> **Tugas**
a) Salin ulang kutipan tentang alam semesta yang matematis, dimulai dari "Alam semesta yang" dan berakhir pada "pada prinsip matematika.", dengan mengubah "Galileo" menjadi "Kepler".
b) Terjemahkan kalimat "Pada abad 17 dan 18 perkembangan sains sangat didasarkan pada perkembangan di dalam matematika." dari kutipan tentang alam semesta yang matematis ke dalam bahasa Inggris.

> **Kutipan Teks**
....

Alam semesta yang Matematis
Pengamatan terhadap alam semesta adalah suatu hal dan menjelaskan alam adalah hal lain. Salah satu komponen kunci dari penjelasan yang diberikan oleh para ilmuan tentang alam di abad ke 18 adalah matematika. Bahkan Galileo berfikir bahwa seluruh alam semesta ini diciptakan dengan bahasa matematika. Tentu saja gagasan ini bukan hal baru . Phytagoras telah mengatakan bahwa segala sesuatu dapat dijelaskan dengan menggunakan matematika. Newton bahkan yang menulis buku yang berjudul Philosophi Naturalis Principia Mathematica, yakni suatu upaya untuk memahami cara kerja alam yang didasarkan pada prinsip matematika.
Pada abad 17 dan 18 perkembangan sains sangat didasarkan pada perkembangan di dalam matematika. filsuf besar jaman itu, Descrates berusaha menemukan suatu dasar bagi pengetahuan yang tidak diragukan lagi dan ia sendiri seorang matematikawan, ilmuan, sekaligus seorang filsuf. Akan tetapi tidak semua ilmuan memberikan porsi penting pada matematika. Beberapa diantaranya termasuk Francis Bacon, berpendapat walaupun matematika adalah instrument yang berguna di dalam pengetahuan tetapi bukti eksperimental jauh lebih penting sebagai titik tolak dari pengetahuan. Hal ini tentunya bertentangan dengan cara mateamtikawan yang cenderung untuk menggeneralisasikan proporsi yang ada.

....

> **Daftar Materi**
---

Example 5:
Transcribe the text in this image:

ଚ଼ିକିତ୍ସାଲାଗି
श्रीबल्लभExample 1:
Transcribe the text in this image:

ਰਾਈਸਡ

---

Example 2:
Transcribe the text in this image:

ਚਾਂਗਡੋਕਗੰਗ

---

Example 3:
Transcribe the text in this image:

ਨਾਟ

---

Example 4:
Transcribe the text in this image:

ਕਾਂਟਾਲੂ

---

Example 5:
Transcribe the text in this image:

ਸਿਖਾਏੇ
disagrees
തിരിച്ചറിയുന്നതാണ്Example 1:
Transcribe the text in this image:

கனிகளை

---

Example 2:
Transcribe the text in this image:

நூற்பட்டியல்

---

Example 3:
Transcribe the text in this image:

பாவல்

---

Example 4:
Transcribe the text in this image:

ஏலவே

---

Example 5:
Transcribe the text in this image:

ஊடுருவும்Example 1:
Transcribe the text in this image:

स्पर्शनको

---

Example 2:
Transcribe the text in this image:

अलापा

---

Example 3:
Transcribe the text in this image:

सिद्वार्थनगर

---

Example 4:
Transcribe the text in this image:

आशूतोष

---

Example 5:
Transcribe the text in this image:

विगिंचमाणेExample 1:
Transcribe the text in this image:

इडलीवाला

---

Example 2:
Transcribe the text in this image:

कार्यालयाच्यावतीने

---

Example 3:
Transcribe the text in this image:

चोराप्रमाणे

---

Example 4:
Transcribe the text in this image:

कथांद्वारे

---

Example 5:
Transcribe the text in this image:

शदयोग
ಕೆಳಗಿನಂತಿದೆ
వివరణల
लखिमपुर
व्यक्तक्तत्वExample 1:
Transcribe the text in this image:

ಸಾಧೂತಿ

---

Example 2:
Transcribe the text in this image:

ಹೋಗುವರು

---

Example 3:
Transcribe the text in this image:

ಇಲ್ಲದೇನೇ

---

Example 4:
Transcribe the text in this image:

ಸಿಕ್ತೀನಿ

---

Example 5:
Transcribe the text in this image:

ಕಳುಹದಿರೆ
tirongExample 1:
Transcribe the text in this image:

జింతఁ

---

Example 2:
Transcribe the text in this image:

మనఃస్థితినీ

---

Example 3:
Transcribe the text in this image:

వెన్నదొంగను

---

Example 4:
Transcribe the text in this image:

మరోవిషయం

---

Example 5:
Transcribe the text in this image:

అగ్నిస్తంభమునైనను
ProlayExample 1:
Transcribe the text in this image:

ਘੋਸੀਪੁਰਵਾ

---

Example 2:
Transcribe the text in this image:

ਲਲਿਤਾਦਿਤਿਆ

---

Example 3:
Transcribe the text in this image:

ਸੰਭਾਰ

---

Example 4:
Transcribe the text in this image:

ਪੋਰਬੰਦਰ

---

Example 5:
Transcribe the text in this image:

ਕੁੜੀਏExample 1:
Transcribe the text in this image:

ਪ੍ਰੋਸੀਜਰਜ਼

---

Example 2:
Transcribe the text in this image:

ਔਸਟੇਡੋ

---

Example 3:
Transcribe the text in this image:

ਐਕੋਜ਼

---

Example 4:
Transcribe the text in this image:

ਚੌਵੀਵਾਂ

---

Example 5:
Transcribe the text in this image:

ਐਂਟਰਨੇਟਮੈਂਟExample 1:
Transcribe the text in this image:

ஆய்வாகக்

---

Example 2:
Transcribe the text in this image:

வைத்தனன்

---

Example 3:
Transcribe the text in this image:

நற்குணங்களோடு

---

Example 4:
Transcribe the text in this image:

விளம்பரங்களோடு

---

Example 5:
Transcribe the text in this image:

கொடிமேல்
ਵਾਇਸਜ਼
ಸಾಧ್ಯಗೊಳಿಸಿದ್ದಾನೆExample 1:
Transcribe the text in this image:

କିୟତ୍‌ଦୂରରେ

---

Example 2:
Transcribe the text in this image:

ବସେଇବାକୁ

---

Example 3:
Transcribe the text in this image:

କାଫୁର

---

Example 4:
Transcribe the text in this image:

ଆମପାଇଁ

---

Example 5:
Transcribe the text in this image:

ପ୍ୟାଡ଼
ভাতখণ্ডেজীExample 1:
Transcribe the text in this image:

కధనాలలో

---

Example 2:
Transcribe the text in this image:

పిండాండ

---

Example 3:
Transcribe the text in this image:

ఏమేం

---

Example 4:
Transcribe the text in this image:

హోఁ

....

> **Jawaban Berurutan**
a)
Alam semesta yang Matematis
Pengamatan terhadap alam semesta adalah suatu hal dan menjelaskan alam adalah hal lain. Salah satu komponen kunci dari penjelasan yang diberikan oleh para ilmuan tentang alam di abad ke 18 adalah matematika. Bahkan Kepler berfikir bahwa seluruh alam semesta ini diciptakan dengan bahasa matematika. Tentu saja gagasan ini bukan hal baru . Phytagoras telah mengatakan bahwa segala sesuatu dapat dijelaskan dengan menggunakan matematika. Newton bahkan yang menulis buku yang berjudul Philosophi Naturalis Principia Mathematica, yakni suatu upaya untuk memahami cara kerja alam yang didasarkan pada prinsip matematika.

b) In the 17th and 18th centuries, the development of science was heavily based on developments in mathematics.